What is being asked -> Pick out the lines below that contain the string "index" and copy them all.

Provided material ->

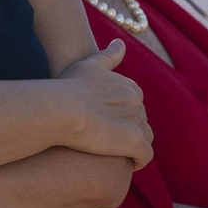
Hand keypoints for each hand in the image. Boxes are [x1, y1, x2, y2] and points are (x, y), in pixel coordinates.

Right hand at [59, 40, 153, 170]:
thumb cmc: (70, 87)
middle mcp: (137, 102)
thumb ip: (108, 55)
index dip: (123, 114)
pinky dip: (139, 161)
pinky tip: (127, 164)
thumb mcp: (89, 64)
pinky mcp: (134, 142)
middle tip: (109, 141)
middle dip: (129, 130)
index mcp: (129, 86)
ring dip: (135, 146)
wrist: (62, 108)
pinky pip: (145, 156)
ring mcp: (137, 122)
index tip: (108, 123)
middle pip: (140, 121)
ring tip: (117, 155)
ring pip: (145, 138)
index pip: (135, 103)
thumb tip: (120, 43)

Exercise result ->
index dip: (123, 114)
index mcp: (129, 86)
index tip: (108, 123)
index pip: (135, 103)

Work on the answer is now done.